Researchers have previously demonstrated fibres that contain a wide variety of electronic components, including light emitting diodes (LEDs), photosensors, communications, and digital systems. Many of these are weavable and washable, making them practical for use in wearable products, but all have so far relied on an external power source. This new fibre battery, which is also weavable and washable, could enable such devices to be completely self-contained, according to an MIT press release.
The new fibre battery is manufactured using novel battery gels and a standard fibre-drawing system that starts with a larger cylinder containing all the components and then heats it to just below its melting point. The material is drawn through a narrow opening to compress all the parts to a fraction of their original diameter, while maintaining all the original arrangement of parts.
The fiber battery continues to power an LED even after partial cutting indicating that the fiber battery system is free from electrolyte loss and from short-circuiting.
MIT post-doctoral fellow Tural Khudiyev, now an assistant professor at National University of Singapore, former MIT post-doctoral fellow Jung Tae Lee, now a professor at Kyung Hee University, and Benjamin Grena, currently at Apple, are the lead authors of the paper. Co-authors are MIT professors Yoel Fink, Ju Li and John Joannopoulos, and seven others at MIT and elsewhere.
While others have attempted to make batteries in fiber form, Khudiyev said those were structured with key materials on the outside of the fiber, whereas this system embeds the lithium and other materials inside the fiber, with a protective outside coating, thus directly making this version stable and water-proof.

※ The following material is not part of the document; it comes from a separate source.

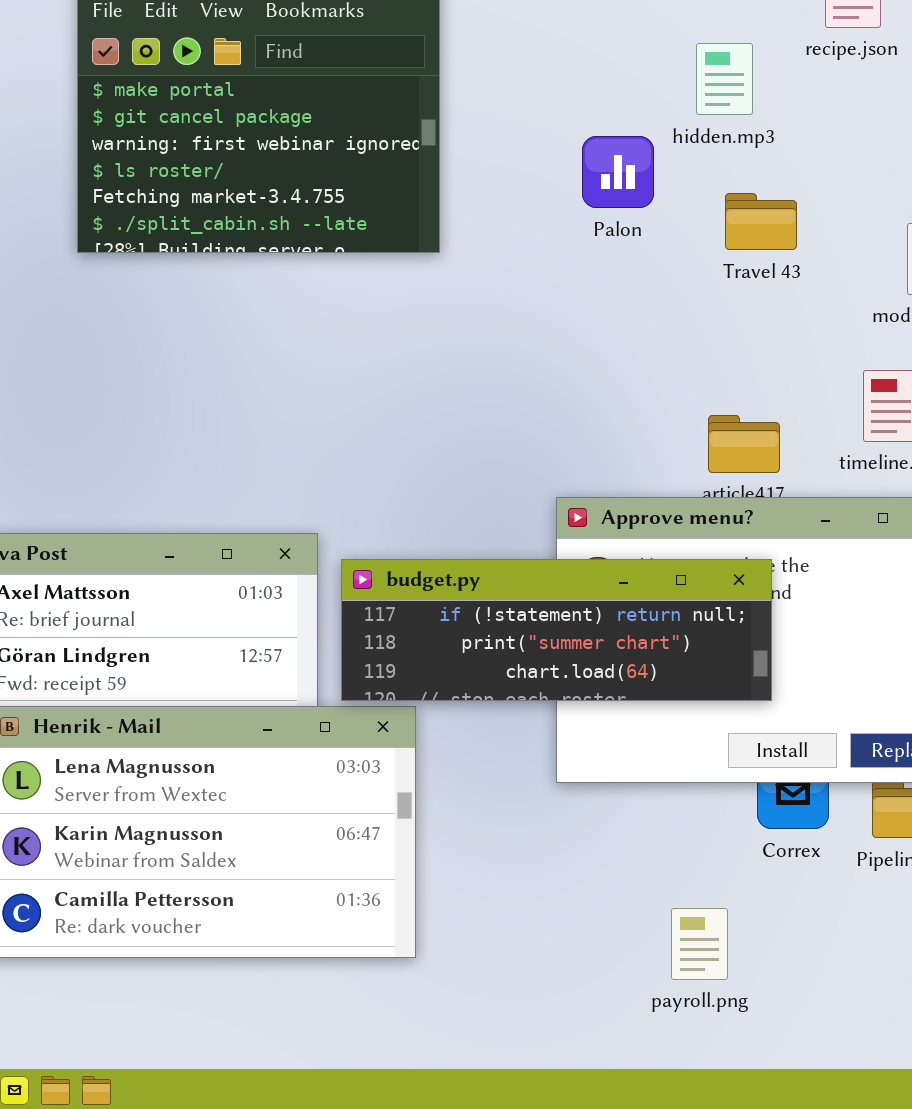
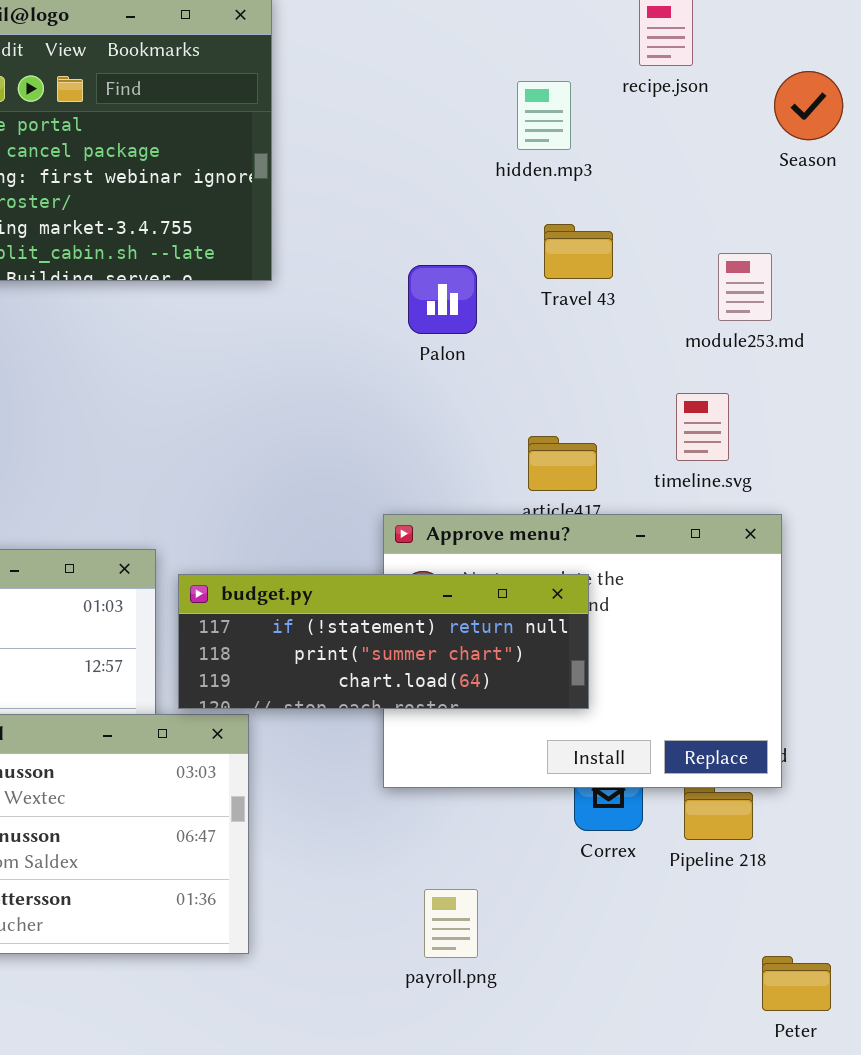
Palon: [582,136,654,208] -> [408,265,477,334], moved
payroll.png: [671,908,728,980] -> [424,889,478,958], moved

This is the first demonstration of a sub-kilometre-long fibre battery which is both sufficiently long and highly durable to have practical applications, he said.
A demonstration device using the new fiber battery incorporated a ‘Li-Fi’ communications system—one in which pulses of light are used to transmit data, and included a microphone, pre-amp, transistor, and diodes to establish an optical data link between two woven fabric devices.
The thermally-drawn fibre battery is fire-resistant due to the gel electrodes and gel electrolyte, whereas the control fibre battery with liquid electrolyte instantly catches fire and expands.
The 140-meter fibre produced so far has an energy storage capacity of 123 milliamp-hours, which can charge smartwatches or phones, he says. The fiber device is only a few hundred microns in thickness, thinner than any previous attempts to produce batteries in fibre form.
The team has already applied for a patent on the process and continues to develop further improvements in power capacity and variations on the materials used to improve efficiency. Khudiyev says such fiber batteries could be ready for use in commercial products within a few years.